Description
Rich, comforting ramen, made from scratch. Learn the secrets to the perfect broth and delicious toppings.
Ingredients
Units
Scale
Broth:
- 5 oz (142 g) pork fat
- 4 lbs (1814 g) pig hocks and/or trotters, cut into small pieces
- 2 lbs (907 g) chicken backs, cut into small pieces
- 1 lb (454 g) chicken feet
- 1 large onion, peeled and slit around the middle
- 1 whole head garlic
- 2 inches fresh ginger, sliced
- 1 leek, sliced
- 15 green onions, white parts only, cut in half
- 5-8 slices white oyster mushrooms
Pork belly (chashu):
- 1 1/2 lbs (680 g) slab boneless pork belly, rolled and secured with string
- 1 cup (237 ml) water
- 1/2 cup (118 ml) soy sauce
- 1 cup (237 ml) white grape juice
- 1 tsp lemon juice
- 2 tbsp sugar
- 5 green onions, halved
- 1 whole head garlic, bruised
- 2 inches fresh ginger, sliced
- 2 whole shallots, halved
- 1/2 tsp whole black peppercorns
Marinated eggs:
- 3 eggs
Noodles:
- 2 lbs (907 g) fresh ramen noodles, cooked according to package directions
Seasoning and toppings (to taste):
- Mayu (black garlic oil), to taste (see notes)
- Salt, to taste
- Soy sauce, to taste
- Tahini, to taste
- Miso paste, to taste
- Garlic and shallot oil, to taste
- Sesame oil, to taste
- Enoki mushrooms, blanched in hot broth
- Black fungus mushrooms, blanched in hot broth for a couple of minutes
- Green parts of the broth green onions, thinly sliced
- Nori (sushi seaweed), cut into 4-inch squares
- Garlic, sliced and fried until crispy
Instructions
Broth:
- Place the chicken, pork bones, and pork fat in a large stock pot. Add enough water to fully cover. Cover and bring to a boil over high heat.
- Drain the bones and wash off any dark marrow or coagulated blood under cold water.
- Rinse the pot, return the bones, and add the remaining broth ingredients. Add water to barely cover. Cover and bring to a boil over high heat.
- Simmer covered on low for 6–12 hours on the stove, or 12–18 hours in a slow cooker. Check the first 10–15 minutes to ensure it is barely simmering.
- During the last 30 minutes to 1 hour, place the 5 oz of pork fat in a sieve set in the broth; cover and cook. Drain the fat and finely mince it.

[Material for this exercise]
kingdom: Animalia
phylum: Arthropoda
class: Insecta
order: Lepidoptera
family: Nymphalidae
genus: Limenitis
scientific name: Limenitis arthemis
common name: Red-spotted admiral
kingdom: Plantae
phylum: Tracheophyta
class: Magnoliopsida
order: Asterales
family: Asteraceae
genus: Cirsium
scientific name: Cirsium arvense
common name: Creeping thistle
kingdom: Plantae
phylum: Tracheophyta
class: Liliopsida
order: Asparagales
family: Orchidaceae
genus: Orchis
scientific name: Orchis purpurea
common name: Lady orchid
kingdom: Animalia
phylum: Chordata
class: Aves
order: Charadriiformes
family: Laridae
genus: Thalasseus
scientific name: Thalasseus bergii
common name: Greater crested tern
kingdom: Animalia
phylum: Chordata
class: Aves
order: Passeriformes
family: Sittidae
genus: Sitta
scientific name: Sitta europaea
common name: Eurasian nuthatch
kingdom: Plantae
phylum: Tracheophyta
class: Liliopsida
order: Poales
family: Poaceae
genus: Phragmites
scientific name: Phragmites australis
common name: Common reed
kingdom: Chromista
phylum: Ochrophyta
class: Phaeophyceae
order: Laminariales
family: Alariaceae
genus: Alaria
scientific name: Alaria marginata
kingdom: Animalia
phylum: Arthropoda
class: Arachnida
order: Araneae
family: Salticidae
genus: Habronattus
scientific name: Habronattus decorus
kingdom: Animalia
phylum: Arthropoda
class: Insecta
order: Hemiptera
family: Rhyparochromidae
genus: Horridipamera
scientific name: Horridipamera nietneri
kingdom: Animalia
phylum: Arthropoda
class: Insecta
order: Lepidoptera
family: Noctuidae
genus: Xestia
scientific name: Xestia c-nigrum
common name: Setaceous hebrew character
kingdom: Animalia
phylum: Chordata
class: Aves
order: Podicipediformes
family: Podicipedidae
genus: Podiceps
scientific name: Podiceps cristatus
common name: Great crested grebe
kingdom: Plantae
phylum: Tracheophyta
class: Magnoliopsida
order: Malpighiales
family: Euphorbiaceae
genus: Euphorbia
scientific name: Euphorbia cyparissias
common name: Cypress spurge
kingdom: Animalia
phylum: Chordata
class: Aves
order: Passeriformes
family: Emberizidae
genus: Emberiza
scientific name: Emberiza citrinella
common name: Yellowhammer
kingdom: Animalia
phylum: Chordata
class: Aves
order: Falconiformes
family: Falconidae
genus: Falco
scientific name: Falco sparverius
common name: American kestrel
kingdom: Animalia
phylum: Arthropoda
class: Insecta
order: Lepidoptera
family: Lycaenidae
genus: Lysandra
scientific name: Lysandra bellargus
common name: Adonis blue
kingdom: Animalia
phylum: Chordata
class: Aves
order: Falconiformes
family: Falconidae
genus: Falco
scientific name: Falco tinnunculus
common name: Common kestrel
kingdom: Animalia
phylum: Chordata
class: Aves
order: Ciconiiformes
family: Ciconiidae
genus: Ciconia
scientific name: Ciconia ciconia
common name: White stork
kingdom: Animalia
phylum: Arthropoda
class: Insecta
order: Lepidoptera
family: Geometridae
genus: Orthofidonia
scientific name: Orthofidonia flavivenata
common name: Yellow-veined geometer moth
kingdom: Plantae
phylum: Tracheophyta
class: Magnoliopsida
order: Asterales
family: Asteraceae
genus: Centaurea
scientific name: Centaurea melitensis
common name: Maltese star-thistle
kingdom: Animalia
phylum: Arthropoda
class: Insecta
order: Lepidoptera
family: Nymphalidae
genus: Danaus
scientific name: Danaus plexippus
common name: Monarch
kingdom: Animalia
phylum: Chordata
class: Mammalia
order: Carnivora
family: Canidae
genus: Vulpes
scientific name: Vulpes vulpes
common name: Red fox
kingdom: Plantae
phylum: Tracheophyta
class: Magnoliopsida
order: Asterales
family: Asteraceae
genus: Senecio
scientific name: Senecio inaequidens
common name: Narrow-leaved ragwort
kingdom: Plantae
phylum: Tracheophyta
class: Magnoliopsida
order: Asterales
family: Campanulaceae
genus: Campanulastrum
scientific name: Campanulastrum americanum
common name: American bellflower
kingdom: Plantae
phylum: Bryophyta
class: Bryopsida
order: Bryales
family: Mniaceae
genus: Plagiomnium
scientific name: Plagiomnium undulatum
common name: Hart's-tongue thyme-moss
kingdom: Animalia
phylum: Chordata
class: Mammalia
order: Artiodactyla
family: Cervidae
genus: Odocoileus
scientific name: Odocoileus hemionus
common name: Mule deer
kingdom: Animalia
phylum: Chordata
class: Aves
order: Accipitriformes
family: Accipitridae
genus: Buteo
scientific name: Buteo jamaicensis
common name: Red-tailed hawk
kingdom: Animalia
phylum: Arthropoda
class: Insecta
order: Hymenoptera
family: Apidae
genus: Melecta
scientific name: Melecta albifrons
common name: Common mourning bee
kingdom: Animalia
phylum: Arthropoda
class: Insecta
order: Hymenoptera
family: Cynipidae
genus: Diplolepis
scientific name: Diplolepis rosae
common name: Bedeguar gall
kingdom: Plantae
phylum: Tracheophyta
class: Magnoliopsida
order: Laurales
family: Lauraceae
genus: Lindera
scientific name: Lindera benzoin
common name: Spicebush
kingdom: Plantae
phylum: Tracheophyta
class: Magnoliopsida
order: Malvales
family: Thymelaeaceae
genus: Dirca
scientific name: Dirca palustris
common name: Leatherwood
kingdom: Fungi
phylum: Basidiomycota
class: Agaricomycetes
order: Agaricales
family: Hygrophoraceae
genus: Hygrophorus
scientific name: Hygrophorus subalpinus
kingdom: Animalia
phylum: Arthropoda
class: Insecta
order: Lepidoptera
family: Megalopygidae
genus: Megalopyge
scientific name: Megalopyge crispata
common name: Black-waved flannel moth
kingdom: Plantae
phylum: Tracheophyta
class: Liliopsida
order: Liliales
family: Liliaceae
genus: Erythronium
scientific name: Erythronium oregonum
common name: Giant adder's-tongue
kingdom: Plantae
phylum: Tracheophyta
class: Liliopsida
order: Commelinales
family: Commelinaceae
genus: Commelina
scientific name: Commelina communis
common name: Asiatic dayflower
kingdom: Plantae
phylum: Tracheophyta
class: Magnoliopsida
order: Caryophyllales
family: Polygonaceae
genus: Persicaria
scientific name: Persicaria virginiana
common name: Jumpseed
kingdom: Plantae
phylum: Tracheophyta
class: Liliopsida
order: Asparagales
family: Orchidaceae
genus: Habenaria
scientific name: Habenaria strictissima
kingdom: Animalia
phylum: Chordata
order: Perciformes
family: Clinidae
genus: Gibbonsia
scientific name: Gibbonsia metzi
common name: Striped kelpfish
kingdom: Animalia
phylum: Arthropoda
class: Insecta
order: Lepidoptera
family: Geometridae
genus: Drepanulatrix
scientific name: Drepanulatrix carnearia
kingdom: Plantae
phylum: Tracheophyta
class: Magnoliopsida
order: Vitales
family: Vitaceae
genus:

[Problems to work on]
[1] According to the ramen recipe, how long should the broth simmer in a slow cooker?
[2] Reproduce the listing line for line, from its first line to the line with "genus: Euphorbia", including both of those lines and nothing else.

[Answers to each task]
[1] 12–18 hours

[2]
kingdom: Animalia
phylum: Arthropoda
class: Insecta
order: Lepidoptera
family: Nymphalidae
genus: Limenitis
scientific name: Limenitis arthemis
common name: Red-spotted admiral
kingdom: Plantae
phylum: Tracheophyta
class: Magnoliopsida
order: Asterales
family: Asteraceae
genus: Cirsium
scientific name: Cirsium arvense
common name: Creeping thistle
kingdom: Plantae
phylum: Tracheophyta
class: Liliopsida
order: Asparagales
family: Orchidaceae
genus: Orchis
scientific name: Orchis purpurea
common name: Lady orchid
kingdom: Animalia
phylum: Chordata
class: Aves
order: Charadriiformes
family: Laridae
genus: Thalasseus
scientific name: Thalasseus bergii
common name: Greater crested tern
kingdom: Animalia
phylum: Chordata
class: Aves
order: Passeriformes
family: Sittidae
genus: Sitta
scientific name: Sitta europaea
common name: Eurasian nuthatch
kingdom: Plantae
phylum: Tracheophyta
class: Liliopsida
order: Poales
family: Poaceae
genus: Phragmites
scientific name: Phragmites australis
common name: Common reed
kingdom: Chromista
phylum: Ochrophyta
class: Phaeophyceae
order: Laminariales
family: Alariaceae
genus: Alaria
scientific name: Alaria marginata
kingdom: Animalia
phylum: Arthropoda
class: Arachnida
order: Araneae
family: Salticidae
genus: Habronattus
scientific name: Habronattus decorus
kingdom: Animalia
phylum: Arthropoda
class: Insecta
order: Hemiptera
family: Rhyparochromidae
genus: Horridipamera
scientific name: Horridipamera nietneri
kingdom: Animalia
phylum: Arthropoda
class: Insecta
order: Lepidoptera
family: Noctuidae
genus: Xestia
scientific name: Xestia c-nigrum
common name: Setaceous hebrew character
kingdom: Animalia
phylum: Chordata
class: Aves
order: Podicipediformes
family: Podicipedidae
genus: Podiceps
scientific name: Podiceps cristatus
common name: Great crested grebe
kingdom: Plantae
phylum: Tracheophyta
class: Magnoliopsida
order: Malpighiales
family: Euphorbiaceae
genus: Euphorbia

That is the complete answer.